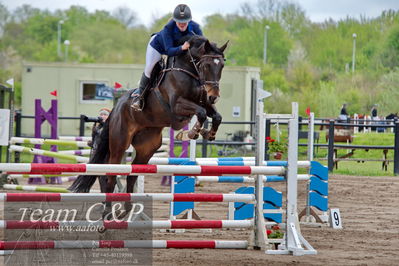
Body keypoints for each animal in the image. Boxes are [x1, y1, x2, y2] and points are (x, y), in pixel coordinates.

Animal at [69, 35, 228, 217]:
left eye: (222, 65)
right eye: (207, 65)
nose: (214, 96)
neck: (189, 71)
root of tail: (115, 109)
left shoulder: (204, 102)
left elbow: (216, 116)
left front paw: (209, 134)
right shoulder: (178, 105)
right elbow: (200, 113)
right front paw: (192, 133)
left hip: (147, 148)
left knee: (131, 174)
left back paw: (127, 209)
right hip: (119, 143)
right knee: (110, 175)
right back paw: (108, 212)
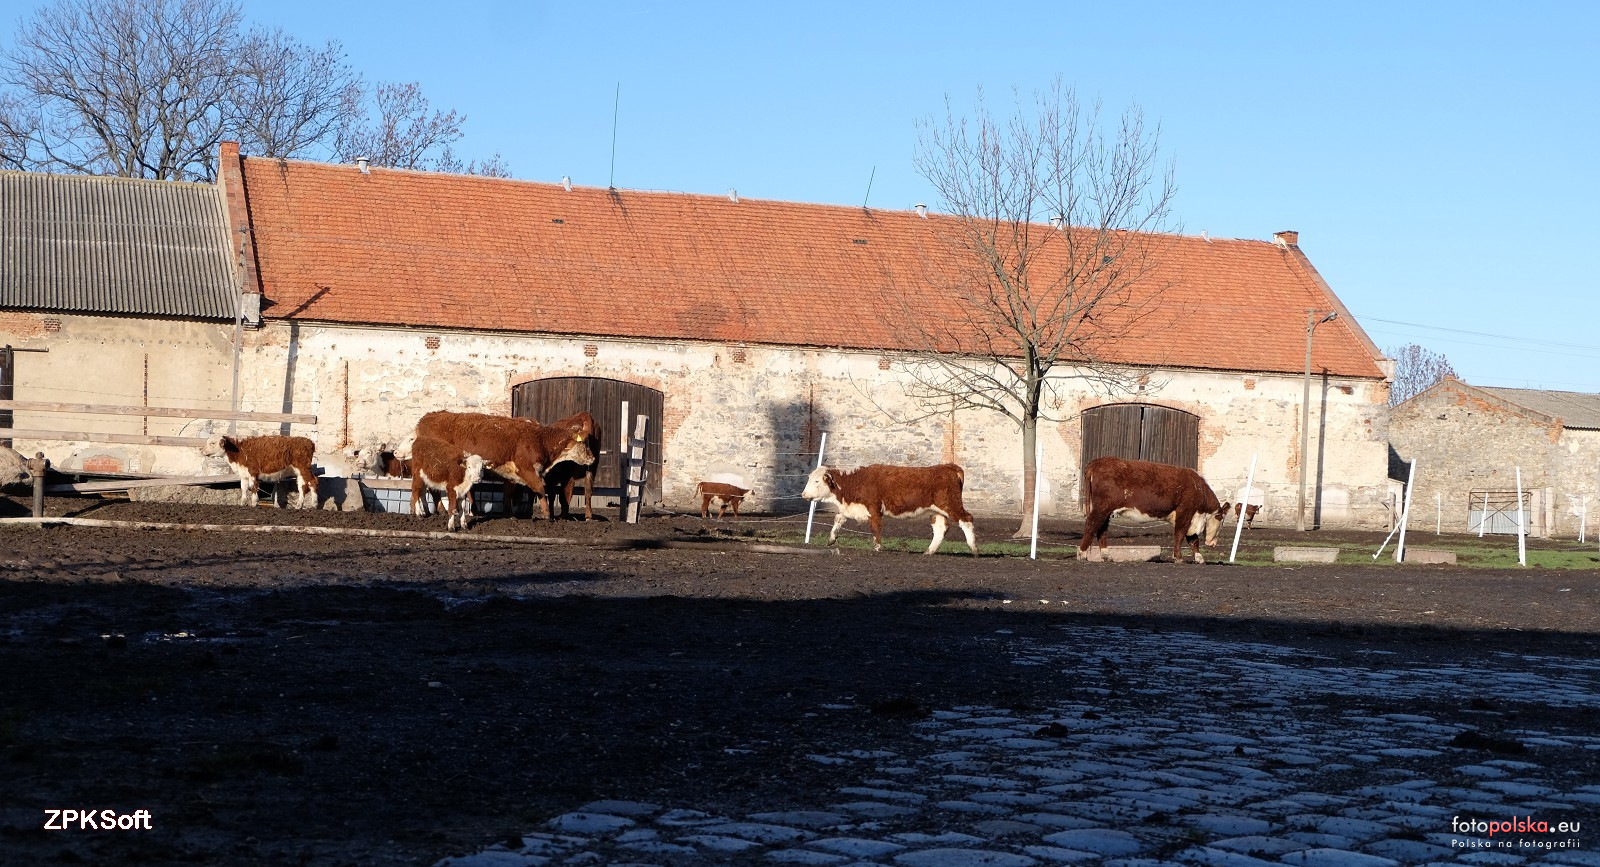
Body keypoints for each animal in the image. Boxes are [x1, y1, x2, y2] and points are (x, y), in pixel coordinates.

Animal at [413, 411, 595, 518]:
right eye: (584, 443)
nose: (592, 457)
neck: (539, 439)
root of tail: (428, 417)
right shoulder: (526, 469)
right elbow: (540, 488)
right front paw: (547, 514)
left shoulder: (512, 473)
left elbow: (509, 491)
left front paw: (510, 514)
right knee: (432, 489)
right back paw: (439, 510)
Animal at [802, 464, 978, 556]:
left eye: (817, 481)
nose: (803, 494)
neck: (856, 482)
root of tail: (949, 466)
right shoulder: (851, 508)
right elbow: (838, 519)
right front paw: (831, 539)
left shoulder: (874, 508)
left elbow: (875, 527)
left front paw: (878, 547)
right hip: (937, 511)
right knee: (941, 528)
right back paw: (929, 551)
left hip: (951, 505)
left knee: (966, 519)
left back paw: (974, 548)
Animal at [1078, 456, 1230, 564]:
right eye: (1221, 520)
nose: (1213, 543)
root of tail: (1097, 462)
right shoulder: (1185, 512)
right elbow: (1180, 535)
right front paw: (1178, 557)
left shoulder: (1190, 517)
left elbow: (1193, 539)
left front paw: (1199, 558)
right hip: (1101, 507)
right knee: (1091, 525)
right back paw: (1082, 553)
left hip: (1106, 510)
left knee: (1102, 530)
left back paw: (1106, 556)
★ ★ ★ ★ ★
Exercise prompt
Only the lines containing the word "tail" should be returned from the data above.

Result
root of tail: (115, 109)
root of tail: (428, 417)
root of tail: (949, 466)
root of tail: (1097, 462)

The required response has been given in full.